◆ SUPPLIED RECORDS
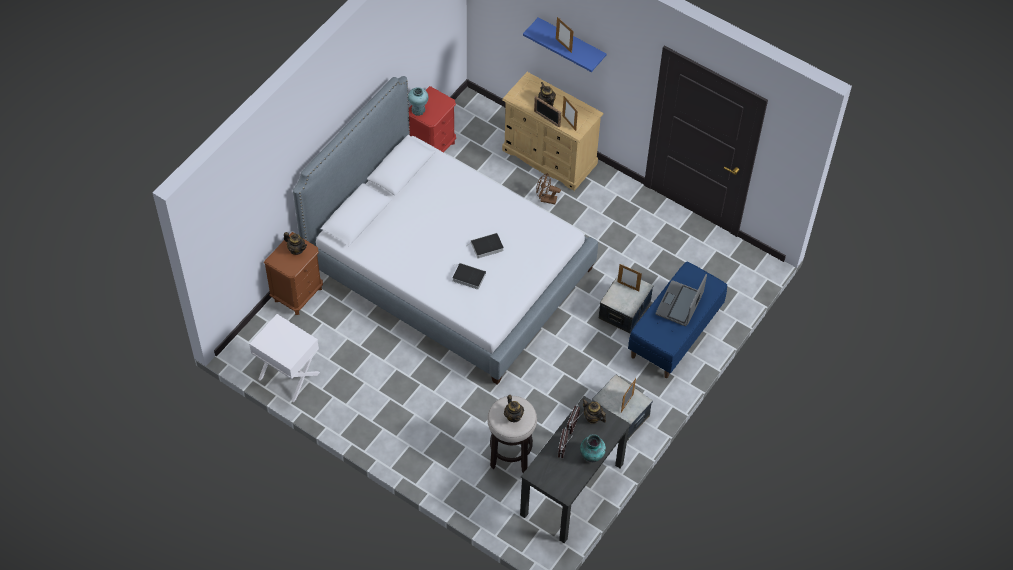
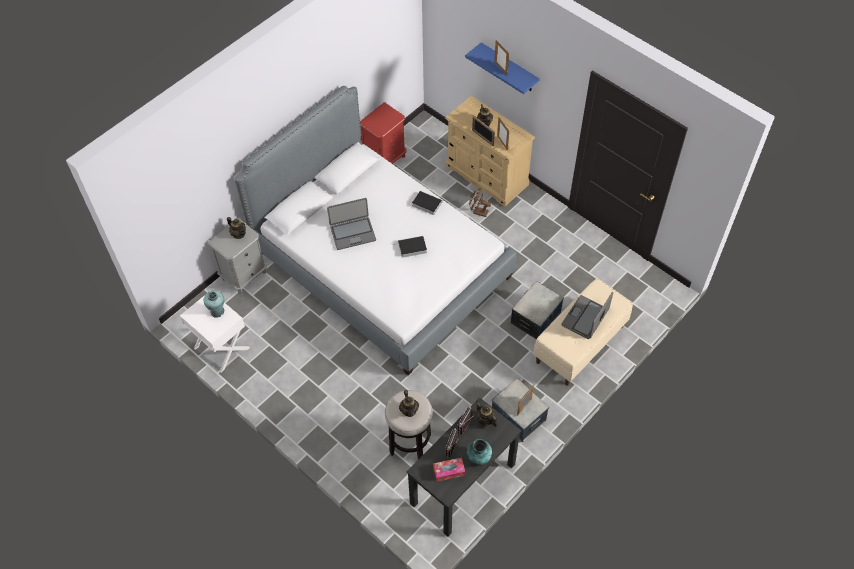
camera: 10 degrees right, 0 degrees up
(297, 294) = (244, 275): brown nightstand -> grey nightstand
(418, 110) = (370, 121): turquoise vase -> turquoise vase (217, 311)
(419, 237) = (352, 233): none -> laptop
(468, 277) = (390, 274): book -> book (426, 204)
(563, 471) = (449, 471): none -> tissue box
(628, 286) = (540, 296): picture frame -> none
(675, 334) = (580, 344): blue bench -> beige bench

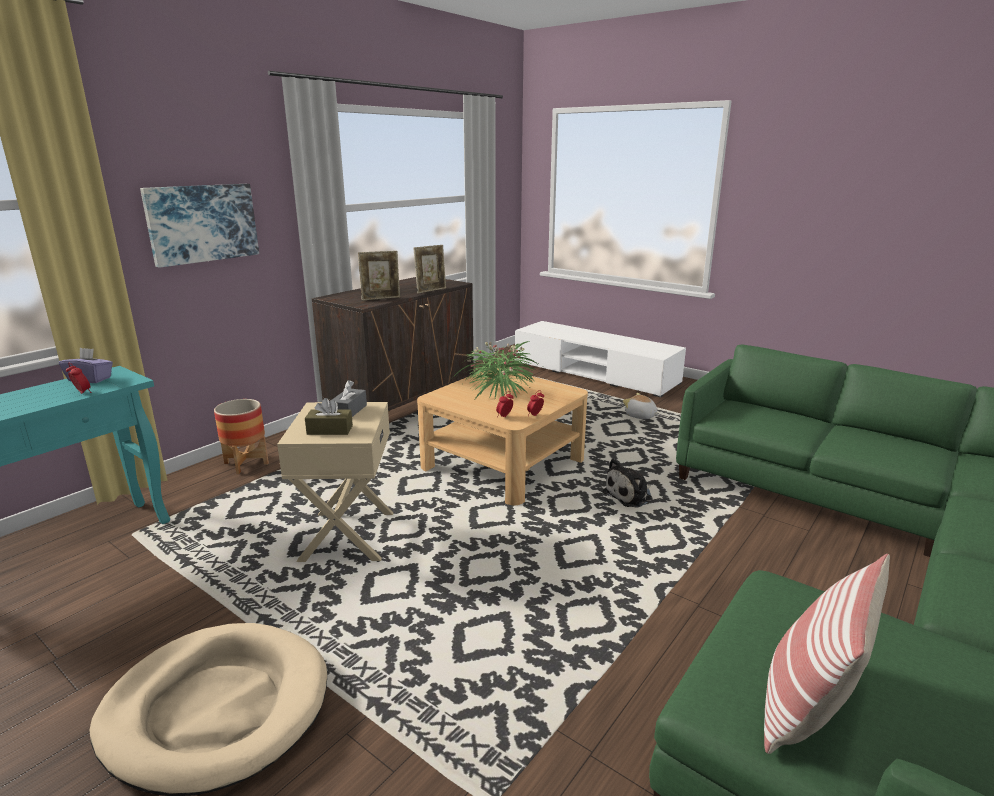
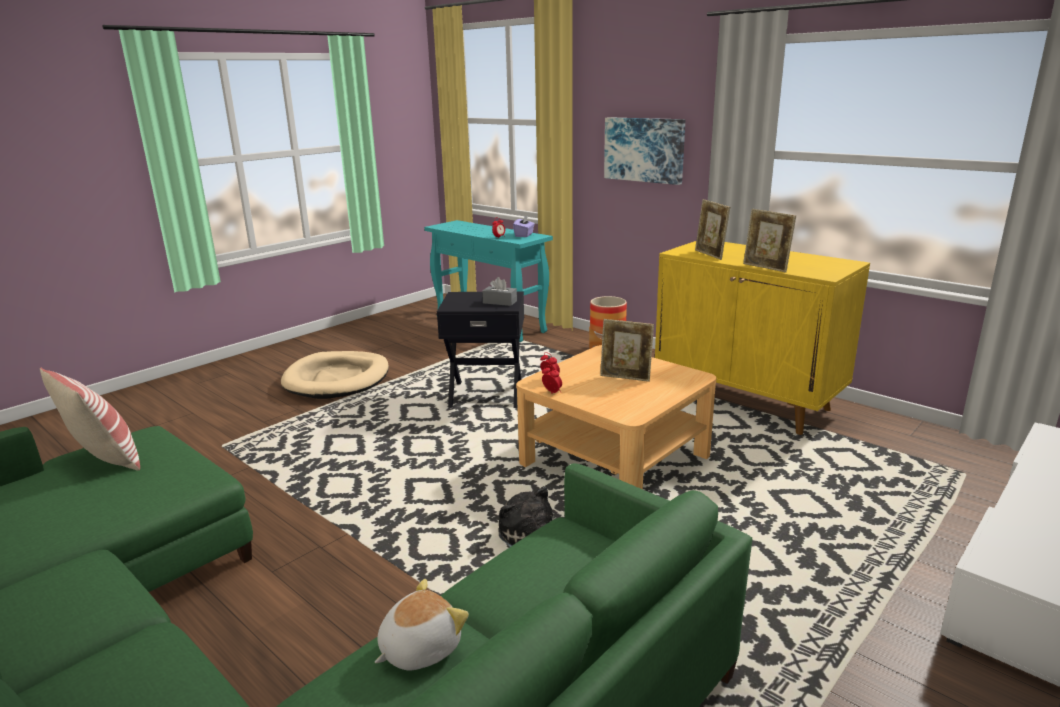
camera: 95 degrees right, 0 degrees up
(330, 430) = (464, 300): brown tissue box -> none
(346, 536) = (486, 394): beige side table -> black side table
(404, 411) = (748, 402): brown cabinet -> yellow cabinet
(499, 391) = (625, 378): potted plant -> picture frame
(640, 416) = (816, 592): plush toy -> plush toy (419, 648)

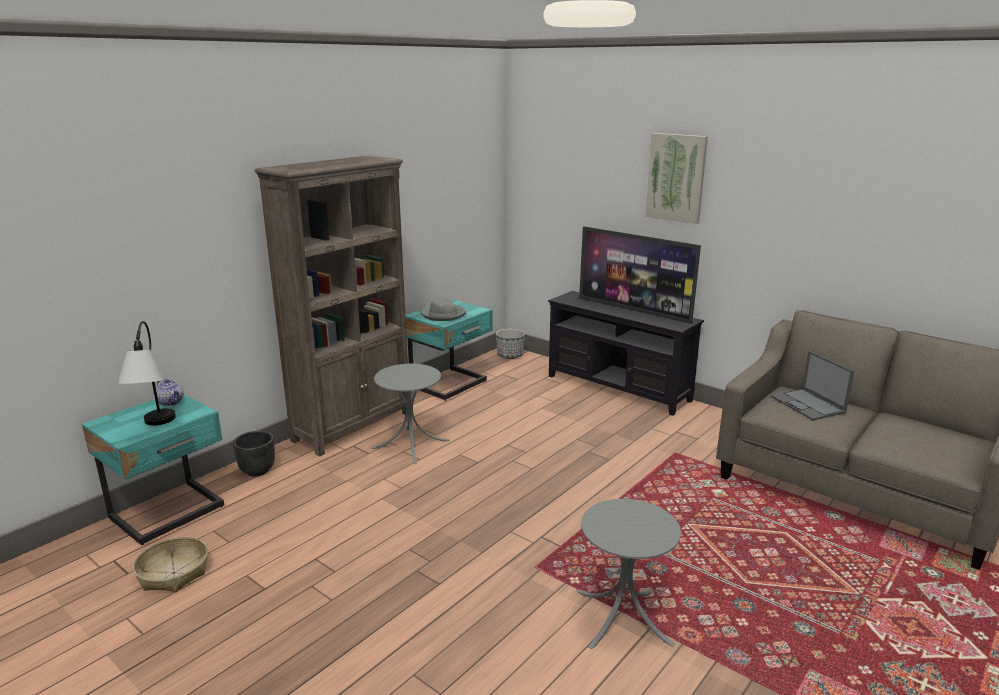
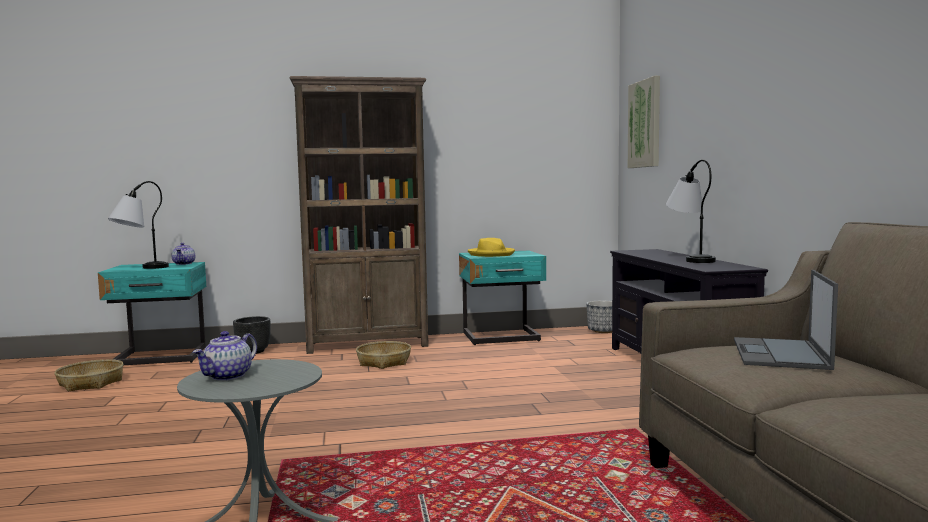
camera: 40 degrees right, 15 degrees down
(411, 444) = (384, 362): grey side table -> basket
(443, 314) = (491, 254): grey hat -> yellow hat
(618, 531) = (228, 376): none -> teapot
(634, 310) = (690, 259): television -> table lamp
(676, 177) = (739, 76): picture -> picture (645, 124)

◆ WHAT YOU WILL DO
Take the line that contains "(443, 314) = (491, 254): grey" and every line after it in the material above. Set those lines down exactly and nothing more.

◆ WRITTEN SOLUTION
(443, 314) = (491, 254): grey hat -> yellow hat
(618, 531) = (228, 376): none -> teapot
(634, 310) = (690, 259): television -> table lamp
(676, 177) = (739, 76): picture -> picture (645, 124)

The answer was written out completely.